L'ex campione del mondo di ciclismo Museew a un passo da una condanna per doping
Condanna in vista per l’ex campione del mondo di ciclismo Johan Museew. Il procuratore di Courtrai, nel nordo del Belgio, ha infatti chiesto ieri “una forte ammenda” (il cui ammontare non è ancora stato precisato) nei confronti del ciclista belga. L'ex campione, oggi 42enne, è coinvolto nel processo Landuyt ed è accusato di detenzione di prodotti dopanti. Museeuw, già squalificato per quattro anni (di cui due effettivi) nell'ottobre 2004 per doping intenzionale (si era appena ritirato dall’attività), deve rispondere davanti al tribunale di detenzione di Aranesp, Epo e Dexometasone, tre prodotti iscritti nell'elenco delle sostanze proibite dall'agenzia mondiale antidoping.

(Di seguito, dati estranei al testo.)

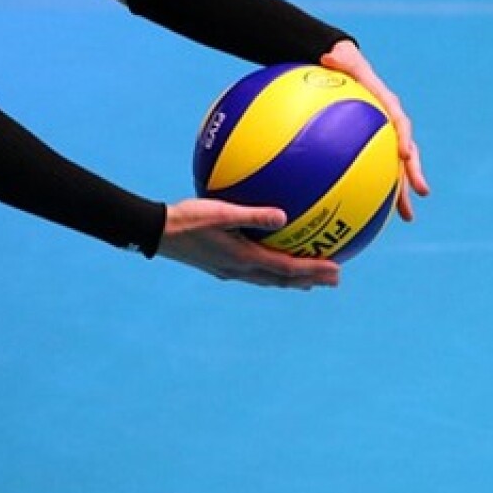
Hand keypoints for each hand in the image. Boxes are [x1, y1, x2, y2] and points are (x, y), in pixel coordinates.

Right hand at [157, 199, 339, 288]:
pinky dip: (273, 271)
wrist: (155, 232)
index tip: (337, 271)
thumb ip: (252, 214)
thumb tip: (284, 215)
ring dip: (293, 280)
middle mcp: (240, 270)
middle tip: (334, 280)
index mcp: (244, 259)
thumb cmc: (186, 219)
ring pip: (269, 280)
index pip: (287, 270)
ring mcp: (230, 271)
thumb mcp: (220, 212)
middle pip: (283, 280)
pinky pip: (256, 272)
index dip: (313, 272)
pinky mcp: (221, 266)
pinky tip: (271, 260)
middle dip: (310, 280)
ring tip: (310, 280)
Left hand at [321, 40, 429, 221]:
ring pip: (397, 168)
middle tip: (421, 192)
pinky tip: (369, 214)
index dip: (404, 138)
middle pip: (407, 151)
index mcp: (386, 103)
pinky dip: (375, 192)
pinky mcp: (374, 148)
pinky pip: (377, 171)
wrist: (346, 69)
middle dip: (414, 174)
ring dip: (403, 192)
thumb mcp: (339, 58)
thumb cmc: (342, 64)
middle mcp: (391, 124)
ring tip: (407, 217)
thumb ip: (337, 60)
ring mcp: (385, 139)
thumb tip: (327, 57)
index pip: (399, 121)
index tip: (405, 154)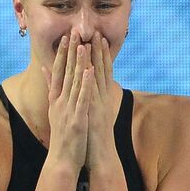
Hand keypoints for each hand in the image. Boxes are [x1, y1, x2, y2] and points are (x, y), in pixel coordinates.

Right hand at [40, 28, 92, 171]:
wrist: (61, 161)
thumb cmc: (62, 137)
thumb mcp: (54, 110)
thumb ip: (50, 88)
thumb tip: (45, 69)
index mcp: (55, 99)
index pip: (58, 72)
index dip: (63, 53)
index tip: (66, 37)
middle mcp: (59, 102)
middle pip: (65, 73)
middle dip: (70, 52)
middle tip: (74, 32)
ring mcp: (68, 110)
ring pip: (74, 82)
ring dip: (78, 63)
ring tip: (83, 45)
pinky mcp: (77, 119)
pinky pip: (82, 99)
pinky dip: (85, 85)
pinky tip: (89, 72)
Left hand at [85, 35, 122, 168]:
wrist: (101, 157)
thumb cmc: (94, 139)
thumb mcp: (90, 116)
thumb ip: (89, 102)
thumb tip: (87, 93)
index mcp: (100, 98)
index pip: (100, 72)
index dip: (99, 55)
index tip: (97, 38)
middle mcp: (102, 98)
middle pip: (102, 70)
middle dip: (99, 51)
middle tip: (96, 32)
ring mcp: (100, 105)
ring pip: (99, 78)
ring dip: (96, 60)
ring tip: (92, 42)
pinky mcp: (95, 113)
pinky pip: (93, 94)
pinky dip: (92, 81)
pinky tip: (90, 68)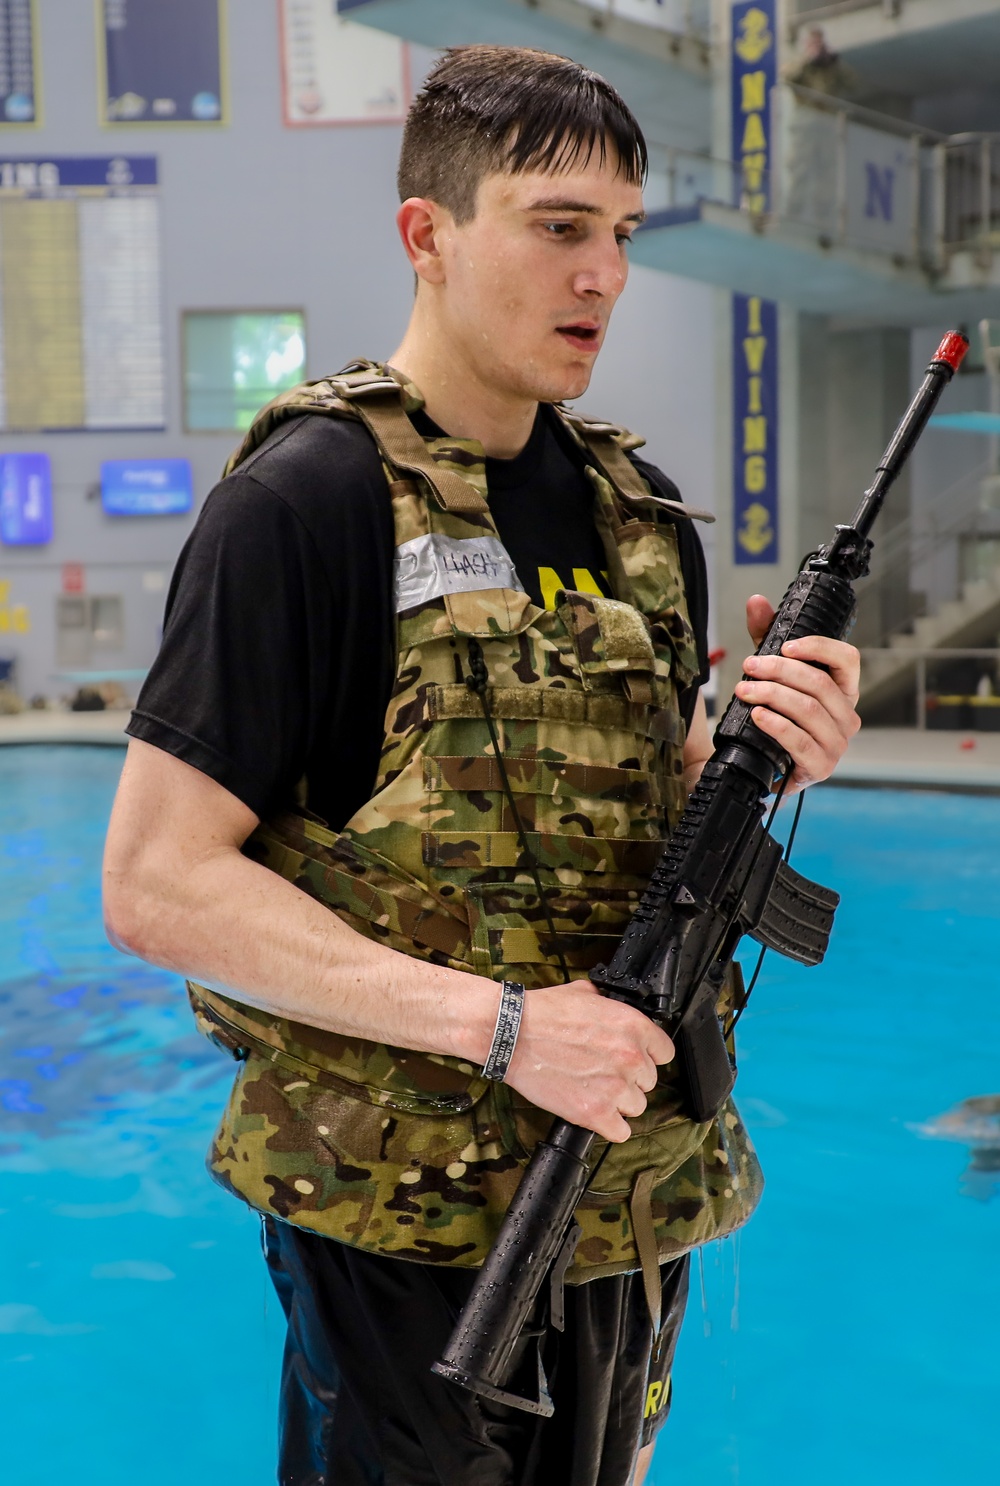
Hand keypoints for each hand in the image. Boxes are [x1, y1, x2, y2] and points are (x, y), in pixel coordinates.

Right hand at [504, 980, 673, 1142]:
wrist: (513, 1034)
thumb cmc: (543, 1012)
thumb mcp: (586, 993)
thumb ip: (610, 1005)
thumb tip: (613, 1008)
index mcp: (633, 1026)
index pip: (664, 1053)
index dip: (648, 1056)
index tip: (634, 1059)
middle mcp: (631, 1058)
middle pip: (649, 1082)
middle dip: (629, 1079)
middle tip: (603, 1073)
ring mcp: (615, 1088)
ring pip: (636, 1107)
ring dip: (619, 1102)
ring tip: (594, 1091)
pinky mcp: (594, 1112)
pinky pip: (620, 1132)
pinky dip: (609, 1126)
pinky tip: (594, 1112)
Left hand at [734, 594, 860, 793]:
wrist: (764, 766)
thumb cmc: (777, 716)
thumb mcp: (773, 674)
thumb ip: (766, 637)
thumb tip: (756, 601)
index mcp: (843, 691)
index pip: (848, 659)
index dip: (819, 648)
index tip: (786, 645)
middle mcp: (847, 716)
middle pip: (819, 683)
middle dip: (780, 671)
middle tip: (750, 667)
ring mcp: (837, 744)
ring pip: (808, 710)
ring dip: (772, 695)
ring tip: (744, 690)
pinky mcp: (820, 766)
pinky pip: (800, 741)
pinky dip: (776, 725)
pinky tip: (757, 715)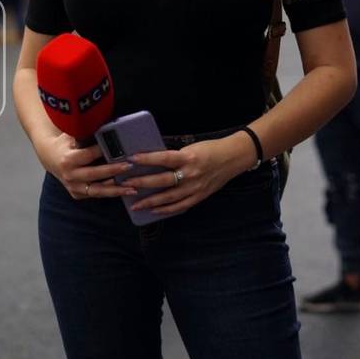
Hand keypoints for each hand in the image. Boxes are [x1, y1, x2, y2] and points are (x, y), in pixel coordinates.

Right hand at [37, 133, 136, 200]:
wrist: (50, 158)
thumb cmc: (65, 144)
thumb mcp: (71, 135)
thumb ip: (85, 134)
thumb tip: (104, 127)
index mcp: (67, 159)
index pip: (88, 155)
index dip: (103, 151)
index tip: (119, 148)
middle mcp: (69, 175)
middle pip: (94, 174)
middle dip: (113, 171)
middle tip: (129, 166)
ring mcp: (73, 187)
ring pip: (96, 191)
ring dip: (115, 190)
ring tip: (132, 189)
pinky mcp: (76, 194)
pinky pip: (95, 194)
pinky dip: (108, 192)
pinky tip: (123, 191)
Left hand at [122, 138, 243, 217]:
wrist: (234, 158)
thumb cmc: (211, 149)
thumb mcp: (192, 147)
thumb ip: (175, 156)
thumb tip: (153, 161)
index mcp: (188, 157)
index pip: (163, 158)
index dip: (146, 159)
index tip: (131, 159)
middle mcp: (191, 174)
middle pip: (162, 180)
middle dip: (142, 183)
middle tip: (125, 185)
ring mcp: (195, 187)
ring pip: (169, 197)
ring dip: (151, 202)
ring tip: (135, 205)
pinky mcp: (200, 196)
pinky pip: (181, 206)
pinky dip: (167, 210)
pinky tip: (155, 211)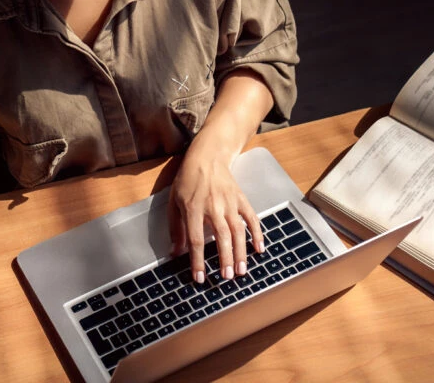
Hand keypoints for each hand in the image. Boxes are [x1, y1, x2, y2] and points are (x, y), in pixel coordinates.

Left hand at [168, 142, 264, 283]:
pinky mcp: (241, 199)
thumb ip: (175, 228)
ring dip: (241, 252)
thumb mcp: (174, 202)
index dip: (198, 261)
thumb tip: (175, 253)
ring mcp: (230, 203)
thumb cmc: (188, 180)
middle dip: (225, 259)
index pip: (196, 240)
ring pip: (238, 230)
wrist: (207, 156)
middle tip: (227, 277)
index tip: (200, 278)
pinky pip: (251, 218)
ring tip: (242, 270)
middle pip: (222, 237)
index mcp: (194, 209)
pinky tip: (259, 248)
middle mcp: (213, 207)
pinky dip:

Con Museeuw sono quindici gli imputati processati, tra i quali gli ex corridori Mario De Clercq, Jo Planckaert e Chris Peers oltre al veterinario Jos Landuyt e al massaggiatore Herman Verseele. Il procuratore li ha giudicati colpevoli di «aver falsato le competizioni e aver leso l'immagine del ciclismo». Tra qualche settimana il giudice del trbunale belga emetterà la sentenza.